More than a third of IFC’s investment portfolio is devoted to strengthening and diversifying the financial sector – banks, leasing companies, mortgage companies – in developing companies. In China, IFC has made direct investments in six banks. In Indonesia, IFC is increasingly working with banks to expand their lending to new segments of the economy, especially smaller business.
To improve corporate governance, IFC works directly with client companies from more than 80 developing countries on their board practices, shareholder rights, internal control environment, and transparency and disclosure. Such reforms increase shareholder value, reduce the cost of capital, and improve long-term performance.
IFC has invested equity directly in about 670 companies in emerging markets, and has helped many successful companies grow to become strong regional or global players today. As a minority shareholder IFC also emphasizes corporate governance and has been active in nominating directors to corporate boards to improve governance standards.
Addressing Environmental and Social Issues through Policies and Project Investments
IFC’s environmental and social standards for project finance lending have been adopted as the global benchmark by leading commercial banks around the world through a process known as the Equator Principles. A new, stronger set of environmental and social performance standards was approved earlier this year and took effect on April 30.
IFC, with its sister institution the World Bank, has pledged to increase its renewable energy and energy efficiency investment portfolio in the developing countries by an average of 20 percent per year from 2005 to 2010. IFC is providing a $21 million loan to Yunnan Zhongda Yanjin Power Generation Company to support the construction and operation of three run-of-the-river power stations along the White Water River in Yunnan Province. IFC’s investment in the project, its first in Yunnan, supports the government’s policies to develop hydropower resources as a substitute for coal fired generation and will result in an estimated reduction of 8 million tons of greenhouse gas emissions over the 30 years of operations.

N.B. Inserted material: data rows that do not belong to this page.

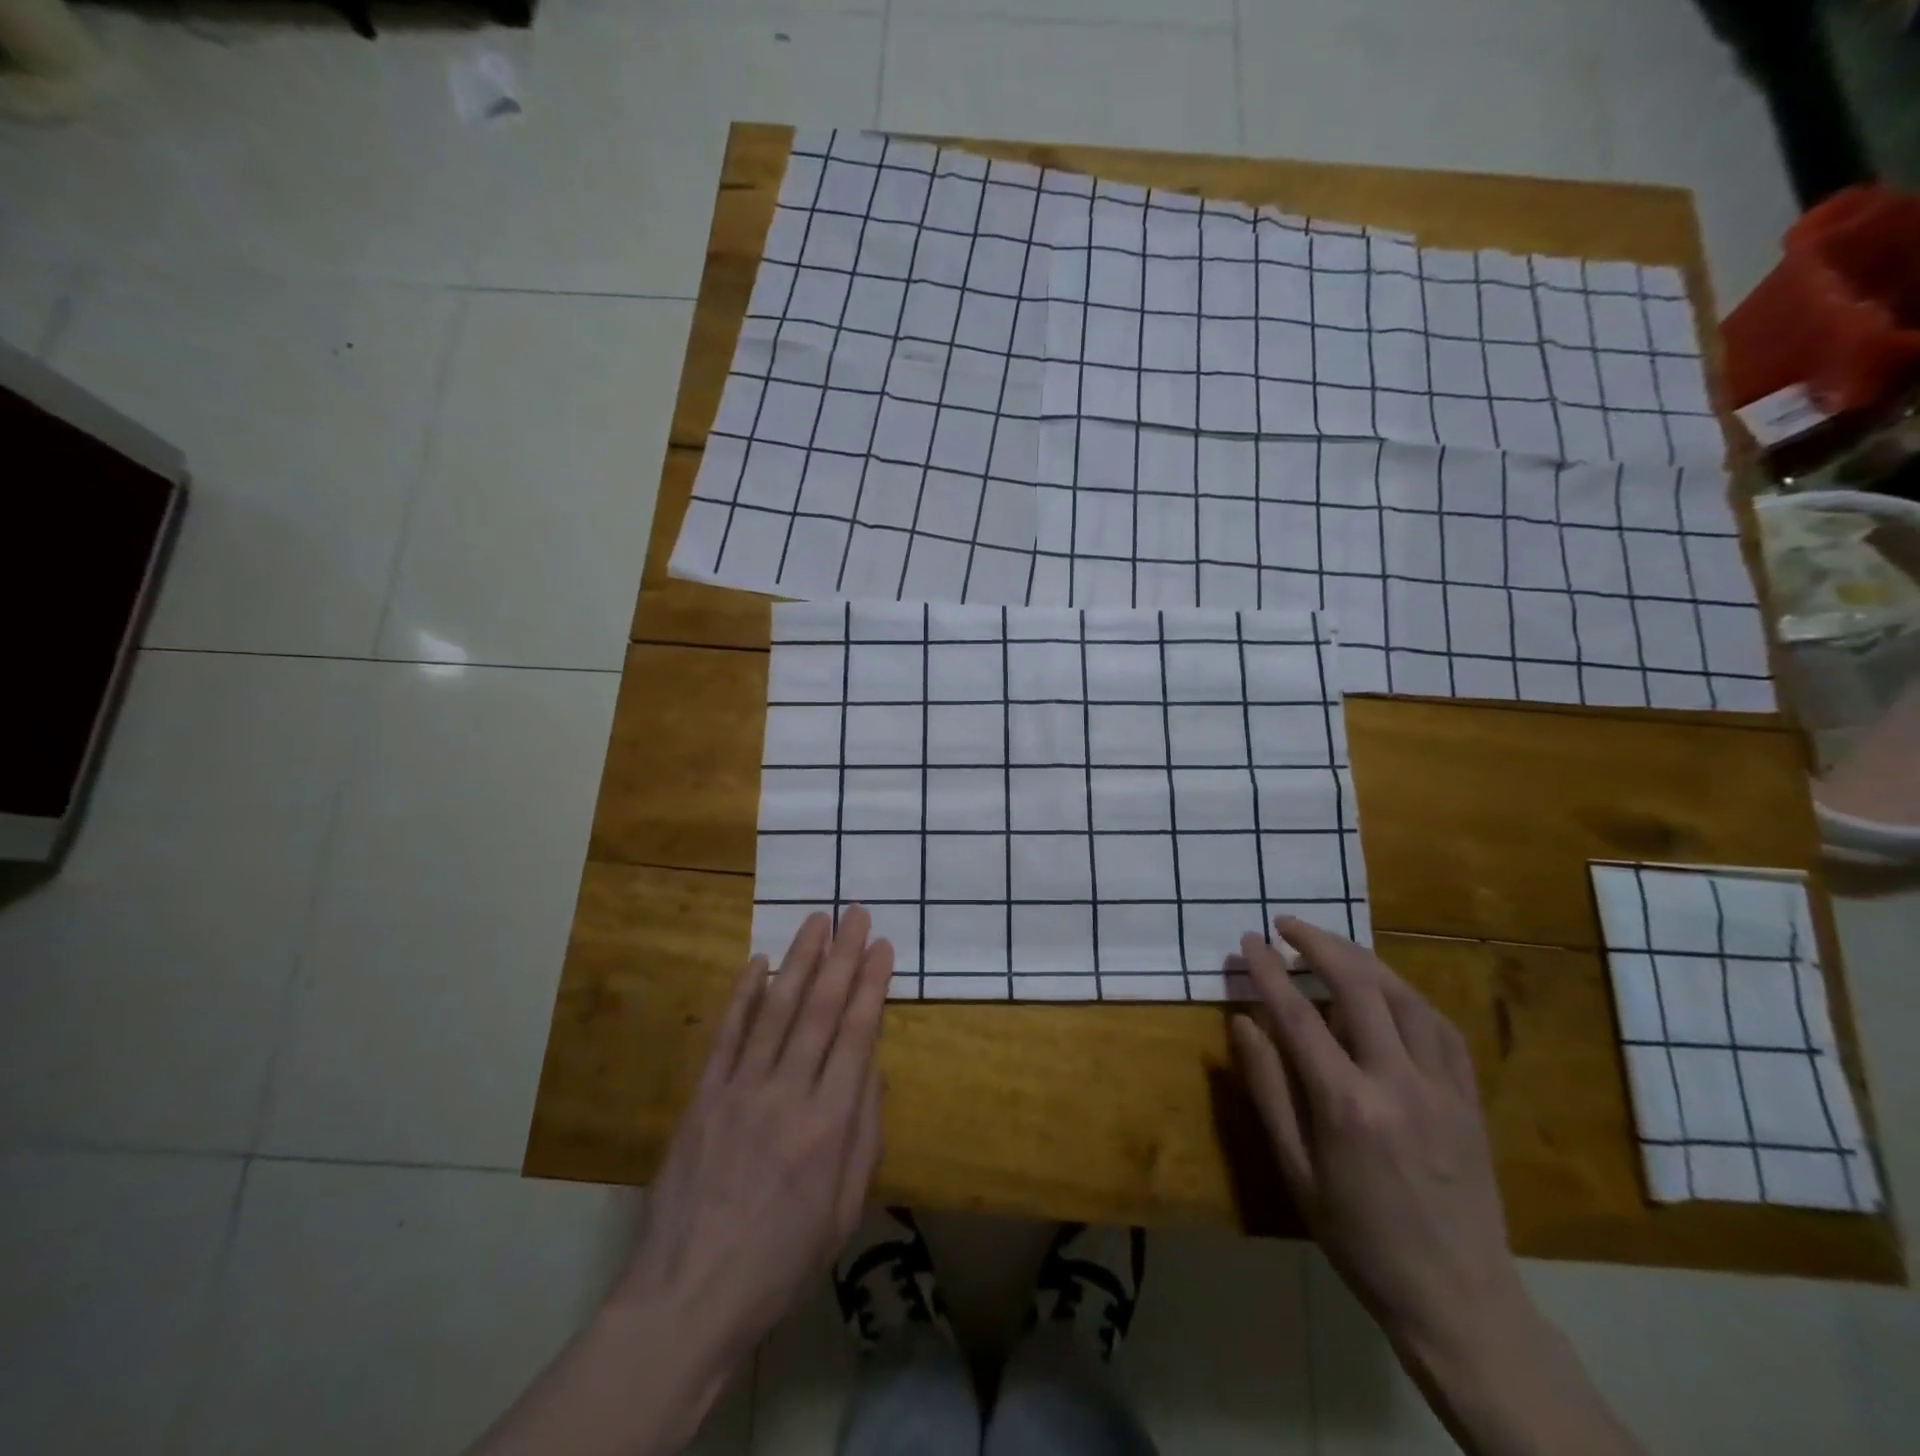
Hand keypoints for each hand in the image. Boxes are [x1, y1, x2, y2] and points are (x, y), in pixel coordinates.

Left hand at [465, 910, 892, 1455]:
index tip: (881, 946)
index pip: (857, 1036)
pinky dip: (743, 996)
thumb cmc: (780, 1262)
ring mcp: (740, 1091)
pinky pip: (727, 1036)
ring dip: (799, 961)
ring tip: (816, 922)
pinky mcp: (703, 1097)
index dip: (871, 985)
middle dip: (842, 957)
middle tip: (854, 913)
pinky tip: (758, 963)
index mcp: (829, 1126)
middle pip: (820, 1011)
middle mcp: (788, 1095)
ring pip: (776, 1011)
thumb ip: (864, 1137)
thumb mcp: (844, 1213)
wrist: (688, 1296)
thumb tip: (874, 1071)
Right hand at [1229, 916, 1521, 1362]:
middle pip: (1357, 987)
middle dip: (1318, 944)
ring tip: (1330, 944)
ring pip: (1404, 997)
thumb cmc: (1359, 1239)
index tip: (1249, 941)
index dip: (1269, 971)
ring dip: (1363, 959)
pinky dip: (1408, 995)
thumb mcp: (1296, 1171)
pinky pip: (1441, 1027)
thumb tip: (1244, 1024)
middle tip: (1286, 924)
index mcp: (1346, 1105)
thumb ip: (1268, 1090)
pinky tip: (1388, 988)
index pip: (1298, 1015)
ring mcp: (1442, 1088)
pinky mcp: (1470, 1099)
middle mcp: (1397, 1082)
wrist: (1458, 1299)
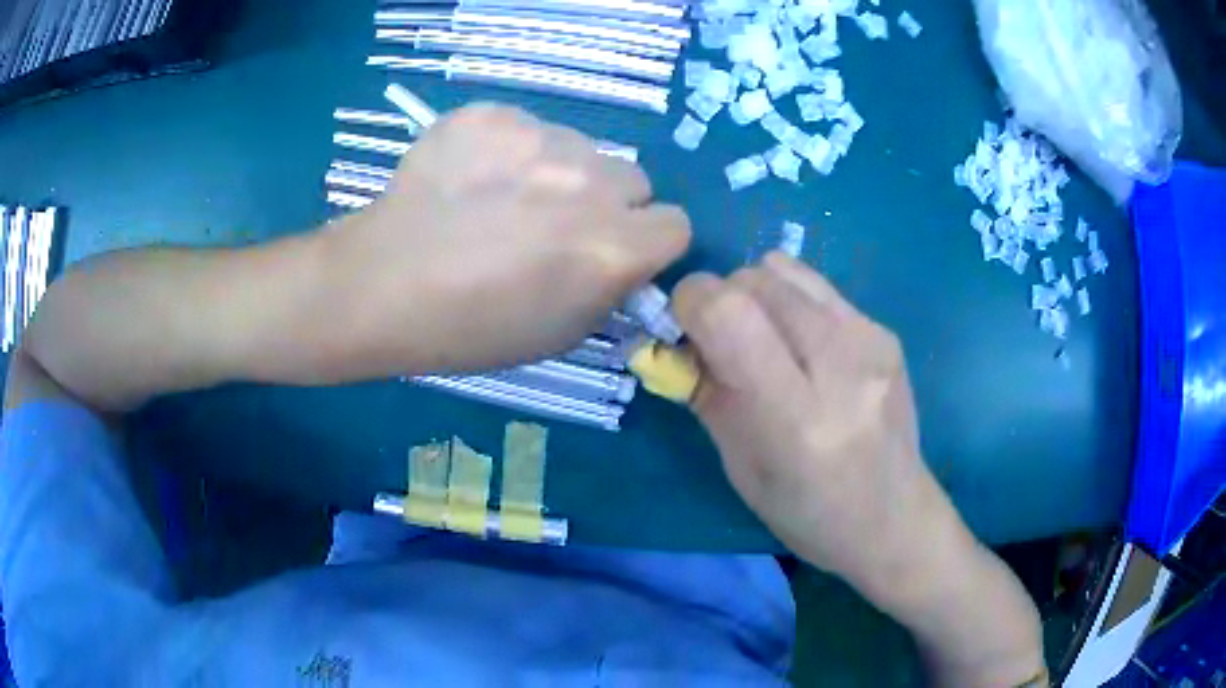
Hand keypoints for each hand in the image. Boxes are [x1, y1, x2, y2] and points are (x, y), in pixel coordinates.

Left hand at [323, 104, 690, 374]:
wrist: (380, 286)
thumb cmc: (470, 328)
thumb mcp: (561, 333)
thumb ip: (612, 287)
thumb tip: (628, 256)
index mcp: (613, 247)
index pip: (676, 224)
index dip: (647, 242)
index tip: (615, 251)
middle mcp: (589, 182)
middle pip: (634, 180)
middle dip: (608, 204)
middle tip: (554, 226)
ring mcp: (538, 138)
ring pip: (581, 149)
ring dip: (560, 173)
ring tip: (502, 201)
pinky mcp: (492, 115)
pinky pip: (528, 128)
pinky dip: (511, 151)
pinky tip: (472, 180)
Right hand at [673, 253, 1042, 684]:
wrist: (895, 518)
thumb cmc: (809, 513)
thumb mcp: (741, 468)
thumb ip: (707, 394)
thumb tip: (676, 340)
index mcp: (797, 416)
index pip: (728, 312)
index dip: (691, 303)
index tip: (683, 329)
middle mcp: (840, 365)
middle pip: (755, 279)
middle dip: (722, 298)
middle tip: (723, 343)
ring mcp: (871, 340)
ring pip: (784, 269)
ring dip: (757, 294)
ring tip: (767, 340)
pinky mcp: (885, 330)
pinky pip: (817, 287)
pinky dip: (791, 303)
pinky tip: (805, 347)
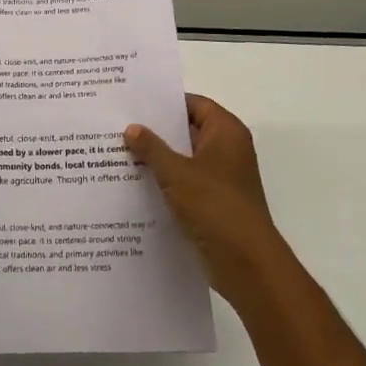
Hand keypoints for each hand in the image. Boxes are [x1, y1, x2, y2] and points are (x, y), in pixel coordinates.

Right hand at [126, 94, 285, 303]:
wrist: (246, 264)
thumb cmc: (214, 206)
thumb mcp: (175, 172)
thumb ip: (151, 148)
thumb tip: (132, 128)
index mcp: (226, 132)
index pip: (193, 104)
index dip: (165, 102)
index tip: (133, 102)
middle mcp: (228, 149)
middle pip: (188, 130)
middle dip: (156, 130)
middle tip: (119, 125)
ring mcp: (222, 178)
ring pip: (185, 158)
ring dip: (159, 158)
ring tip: (120, 151)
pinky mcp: (215, 202)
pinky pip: (186, 182)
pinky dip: (166, 181)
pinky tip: (135, 182)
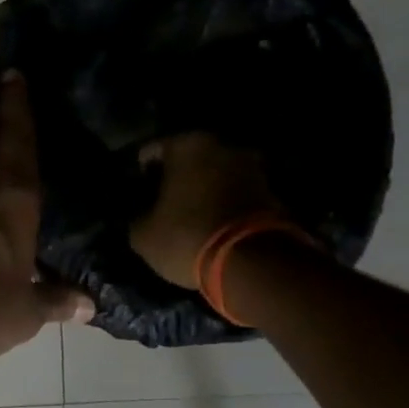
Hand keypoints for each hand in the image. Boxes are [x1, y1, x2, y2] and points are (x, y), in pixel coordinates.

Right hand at [130, 132, 288, 287]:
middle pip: (188, 159)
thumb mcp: (143, 234)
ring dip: (203, 190)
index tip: (137, 193)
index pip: (151, 151)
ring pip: (215, 175)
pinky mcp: (271, 192)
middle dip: (176, 178)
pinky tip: (212, 225)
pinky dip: (224, 204)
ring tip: (189, 216)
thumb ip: (139, 215)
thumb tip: (142, 214)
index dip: (140, 173)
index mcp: (186, 145)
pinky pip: (236, 193)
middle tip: (162, 203)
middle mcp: (222, 145)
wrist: (252, 262)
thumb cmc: (187, 236)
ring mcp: (252, 167)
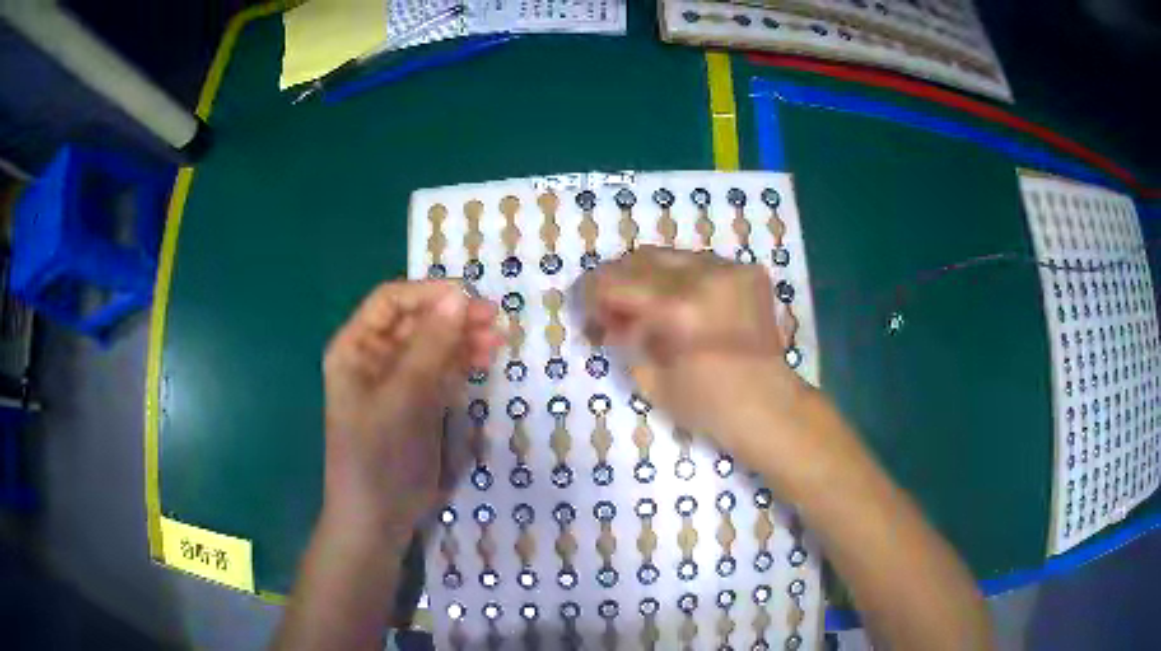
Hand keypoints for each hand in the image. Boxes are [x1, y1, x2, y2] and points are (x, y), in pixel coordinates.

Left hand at [321, 280, 501, 539]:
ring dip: (463, 339)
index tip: (469, 298)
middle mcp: (373, 358)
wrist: (379, 518)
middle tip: (495, 320)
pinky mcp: (417, 403)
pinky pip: (441, 372)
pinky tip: (485, 360)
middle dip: (452, 318)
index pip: (391, 302)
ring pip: (433, 346)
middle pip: (416, 322)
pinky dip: (462, 364)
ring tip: (498, 341)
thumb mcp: (403, 398)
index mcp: (355, 348)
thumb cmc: (379, 456)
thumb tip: (459, 298)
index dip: (428, 294)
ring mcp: (397, 382)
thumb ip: (431, 347)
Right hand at [581, 246, 807, 445]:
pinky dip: (683, 280)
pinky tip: (687, 306)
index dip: (592, 294)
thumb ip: (624, 338)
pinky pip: (700, 264)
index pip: (615, 281)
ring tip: (651, 307)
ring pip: (671, 256)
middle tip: (615, 309)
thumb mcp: (651, 379)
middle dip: (619, 280)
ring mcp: (730, 270)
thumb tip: (609, 318)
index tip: (589, 311)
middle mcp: (704, 276)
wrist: (770, 406)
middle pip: (641, 258)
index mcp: (677, 309)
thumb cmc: (708, 406)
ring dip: (651, 277)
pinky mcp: (748, 272)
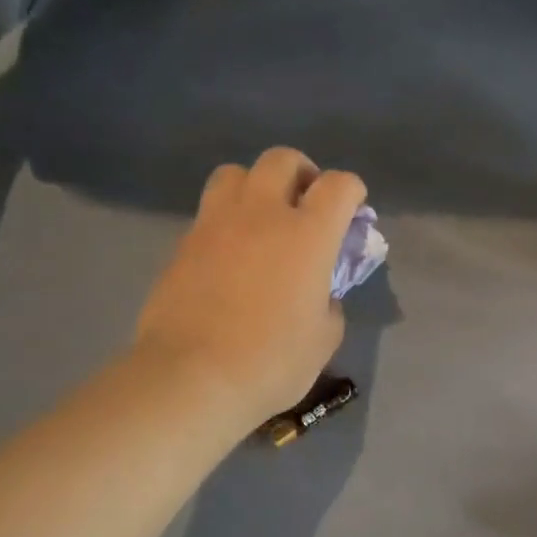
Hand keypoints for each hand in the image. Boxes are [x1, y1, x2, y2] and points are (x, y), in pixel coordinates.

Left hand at [134, 147, 366, 426]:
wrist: (190, 377)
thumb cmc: (270, 362)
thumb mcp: (324, 339)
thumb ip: (329, 303)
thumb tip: (320, 294)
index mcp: (307, 234)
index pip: (338, 185)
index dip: (352, 191)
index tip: (353, 211)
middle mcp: (262, 214)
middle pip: (282, 160)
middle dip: (302, 173)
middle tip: (306, 204)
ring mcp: (216, 223)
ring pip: (236, 173)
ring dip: (256, 185)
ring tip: (261, 218)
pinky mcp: (184, 243)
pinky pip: (210, 211)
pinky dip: (227, 219)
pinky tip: (231, 253)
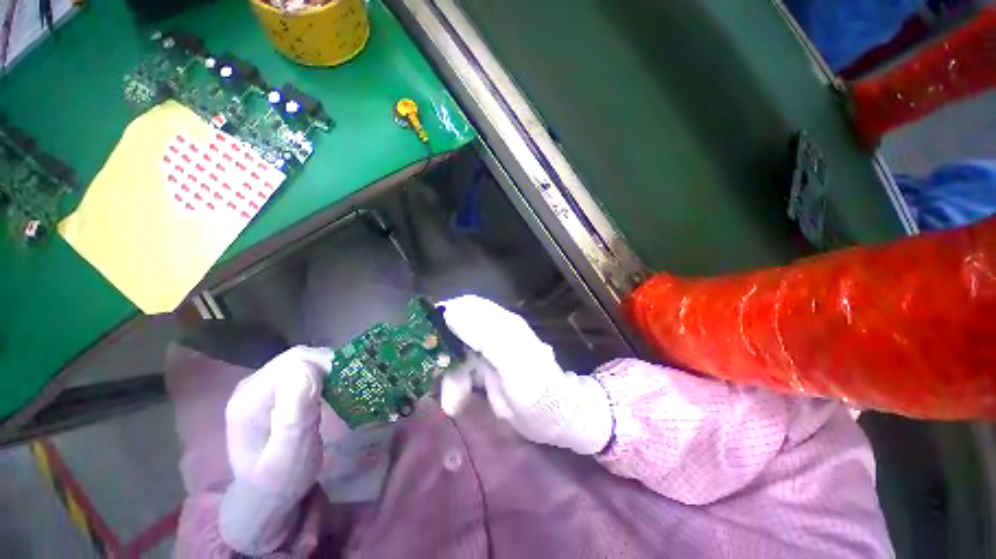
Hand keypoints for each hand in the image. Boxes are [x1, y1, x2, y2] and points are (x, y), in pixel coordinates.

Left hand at [220, 346, 332, 554]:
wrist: (265, 497)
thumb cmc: (280, 481)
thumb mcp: (291, 455)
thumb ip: (296, 416)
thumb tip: (308, 369)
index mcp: (249, 399)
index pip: (293, 361)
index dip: (325, 364)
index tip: (348, 382)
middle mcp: (251, 385)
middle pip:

Similarly, IFC’s board recently approved the China Utility-Based Energy Efficiency Finance Program (CHUEE), which will help establish a market promoting energy efficient equipment, and has met with enthusiasm among utility companies and banks.
In addition, IFC has sponsored innovative public-private partnerships to preserve biodiversity and transactions that allow emerging market companies to tap into the carbon emission reduction credits market.
Since the first representative office of IFC was established in East Asia in 1977, IFC has expanded its activities in the region considerably. Today, IFC’s East Asia and the Pacific investment portfolio totals nearly $4 billion in more than 180 companies. A network of Private Enterprise Partnership programs and facilities is dedicated to helping the private sector acquire the capacity to support sustainable development. Hong Kong has been IFC’s regional hub in East Asia and the Pacific region since 2000 and currently employs 40 staff, with a further 15 slated to join by the end of this year.
About IFC
IFC promotes sustainable private sector investment in developing and transition countries, helping to reduce poverty and improve people’s lives. IFC finances private sector investments, mobilizes capital in the international financial markets, helps clients improve social and environmental sustainability, and provides technical assistance and advice to governments and businesses. Its 178 member countries provide its share capital and collectively determine its policies. From its founding in 1956 through FY05, IFC has committed more than $49 billion of its own funds and arranged $24 billion in syndications for 3,319 companies in 140 developing countries. IFC’s worldwide committed portfolio as of FY05 was $19.3 billion for its own account and $5.3 billion held for participants in loan syndications.